Взвод Бурдюка приплыл в Даруджистан глубокой ночью, и уже через час Скрипач с Ежом где-то раздобыли повозку, груженную камнями. Правильнее сказать, украли, но сержант предпочитал не вдаваться в подробности. Повозка и камни — лучшего для их дела не придумаешь. Правда, что-то не давало сержанту покоя, но он запихнул тревожные мысли в самый дальний угол своего разума. Он солдат, а солдат выполняет приказы. Ему приказали сделать так, чтобы в нужное время на главных улицах Даруджистана воцарилась полнейшая неразбериха. И она воцарится.
— Хорошо, что мы додумались ставить мины под видом починки дороги, — сказал Скрипач.

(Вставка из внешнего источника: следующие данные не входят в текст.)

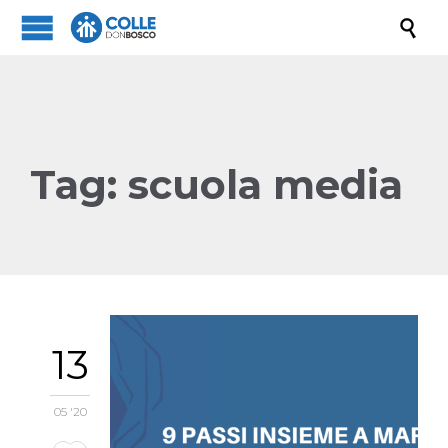

Tag:
scuola media
13
05 '20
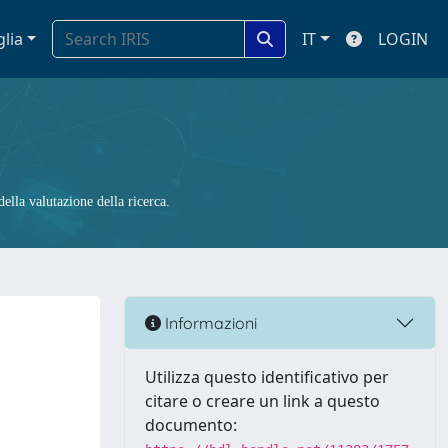
glia
IT
LOGIN
ella valutazione della ricerca.
Informazioni
Utilizza questo identificativo per
citare o creare un link a questo
documento:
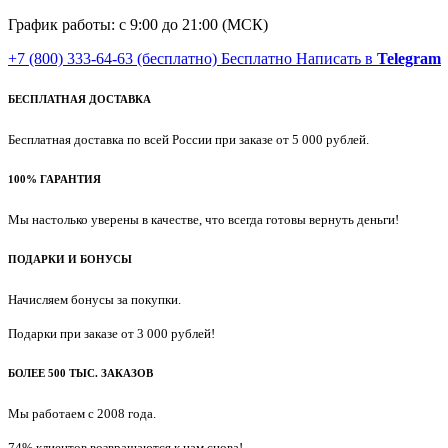
График работы: с 9:00 до 21:00 (МСК)
+7 (800) 333-64-63
(бесплатно)
Бесплатно
Написать в
Telegram
БЕСПЛАТНАЯ ДОСТАВКА
Бесплатная доставка по всей России при заказе от 5 000 рублей.
100% ГАРАНТИЯ
Мы настолько уверены в качестве, что всегда готовы вернуть деньги!
ПОДАРКИ И БОНУСЫ
Начисляем бонусы за покупки.
Подарки при заказе от 3 000 рублей!
БОЛЕЕ 500 ТЫС. ЗАКАЗОВ
Мы работаем с 2008 года.
74% клиентов возвращаются к нам снова!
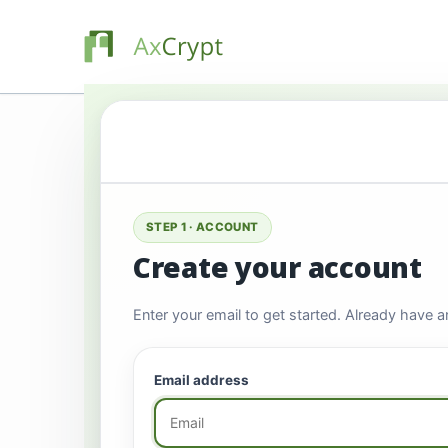
STEP 1 · ACCOUNT
Create your account
Enter your email to get started. Already have 
Email address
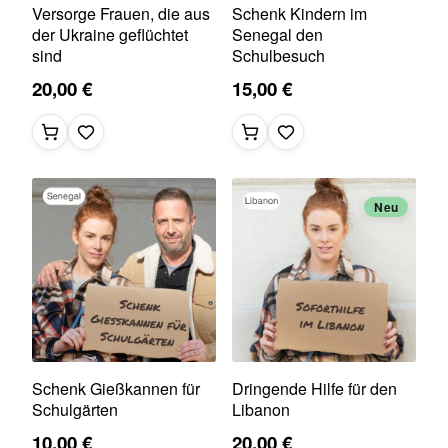
Versorge Frauen, die aus
Schenk Kindern im
der Ukraine geflüchtet
Senegal den
sind
Schulbesuch
20,00 €
15,00 €
Neu
Schenk Gießkannen für
Dringende Hilfe für den
Schulgärten
Libanon
10,00 €
20,00 €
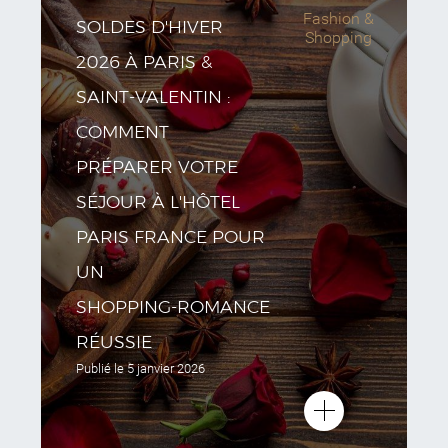
Fashion &
SOLDES D'HIVER
Shopping
2026 À PARIS &
SAINT‑VALENTIN :
COMMENT
PRÉPARER VOTRE
SÉJOUR À L'HÔTEL
PARIS FRANCE POUR
UN
SHOPPING‑ROMANCE
RÉUSSIE
Publié le
5 janvier 2026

Иногда, чтобы скрыть тайное, его лучше делать на виду у всех. И в самом деле, никто из горожан даже не спросил, с чего это они избороздили крепкую и не нуждавшуюся в починке мостовую. Скрипач оказался прав.
Камни возвращались на место, только теперь под ними лежали «гостинцы» морантов, спрятанные внутри кирпичей из обожженной глины. Чего уж проще?
Мысли сержанта вернулись к девчонке. Быстрый Бен и Калам все же убедили его, что без нее им будет намного легче. Печаль отправилась вместе с остальными «чинить» дорогу. Правда, ворочать камни ей силенок не хватало. Болталась возле повозки, беспокойно озираясь по сторонам. Послав ее следить за толстяком, сержант почувствовал некоторое облегчение.
Бурдюк в который уже раз задавал себе все тот же вопрос:
Сержанту вновь вспомнились слова Быстрого Бена. Здесь не все так просто. В пятнадцатилетней девчонке, пусть даже огрубевшей на войне, все равно остается жить юное существо. Бурдюк вспомнил, с каким хладнокровием Печаль расправилась с пленными близ Натилога. Разум сержанта словно разделился надвое. Одна часть говорила: «Нет ничего удивительного, что в свои пятнадцать лет Печаль так самоуверенна. К тому же она не дурнушка и знает об этом». Другая часть отмалчивалась, но когда поднимала голос, ее рассуждения пугали Бурдюка: «Говоришь, она молодая? Да приглядись повнимательнее. Она стара, очень стара. Ее шаги по земле начались в незапамятные времена, когда луна была кроваво-красной. У нее непроницаемое лицо, и, когда она смотрит тебе в глаза, Бурдюк, ты ни за что не угадаешь ее мыслей».
У сержанта вспотели лицо и шея.
«Чепуха!» — мысленно ответил он другой части своего разума.
Стоит дать страху слабину, стоит пойти на поводу у отчаяния, и они тут же начнут верховодить. Но если бы страх и отчаяние были связаны только с этой девчонкой. Бурдюк боялся себе признаться, что устал от нескончаемой войны, от вероломства и предательства внутри империи. Он устал спрашивать, нигде не находя ответов.